** Page text **
# # #
Dysfunctional, vandalised toilets
Ramesh Aggarwal, Member Secretary, Rotary India WinS , said India has 1.47 million schools with 130 million children, and the challenge is that a vast majority as confronted with “dysfunctional, child-unfriendly and vandalised toilets, and lack of water and sanitation facilities.”
A grim reality is that today 600 million defecate in the open and six million children are out of schools. About 1.4 million children die before they turn 5. These are the consequences of not having proper water supply and sanitation facilities in our schools.
Aggarwal said not only do toilets have “poor designs which are not child friendly, hardly Rs 7,500–12,500 are allotted for operation and maintenance for a year and that includes repair of the school building! How are you going to maintain water and sanitation facilities with this meagre amount? Our role is not just building, our role is also advocacy, reaching out to governments, policy makers and influencing them to ensure that we have proper sanitation and hygiene facilities in schools.”
# # #
** The data **
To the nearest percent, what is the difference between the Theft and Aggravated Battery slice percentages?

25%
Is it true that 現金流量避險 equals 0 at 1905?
# # #
** Work request 1 **
According to the passage on school sanitation in India, how many schools does India have?
** Work request 2 **
Echo the passage on school sanitation in India, starting at "Dysfunctional, vandalised toilets" and ending at "in our schools.".
** Work request 3 **
Proceed with the passage on school sanitation in India from the point where it stops.
You won't need the data for any of this.

** Final answer 1 **
India has 1.47 million schools.

** Final answer 2 **
Dysfunctional, vandalised toilets
Ramesh Aggarwal, Member Secretary, Rotary India WinS , said India has 1.47 million schools with 130 million children, and the challenge is that a vast majority as confronted with “dysfunctional, child-unfriendly and vandalised toilets, and lack of water and sanitation facilities.”
A grim reality is that today 600 million defecate in the open and six million children are out of schools. About 1.4 million children die before they turn 5. These are the consequences of not having proper water supply and sanitation facilities in our schools.

** Final answer 3 **
Creating community ownership
The crucial issue was to create a sense of ownership in the community and the teachers. The three core elements to make this programme “sustainable and successful are to engage and empower the students, professional management of the facilities and monitoring whether everything is functioning.”
UNICEF WASH specialist Mamita Bora Thakker said providing gender segregated toilets in schools was very important as it ensured that girls did not drop out at puberty. “If the girl child stays in school, the problem of early child marriage is addressed and once that is taken care of, she delivers healthy children. So we are talking about a healthy generation.”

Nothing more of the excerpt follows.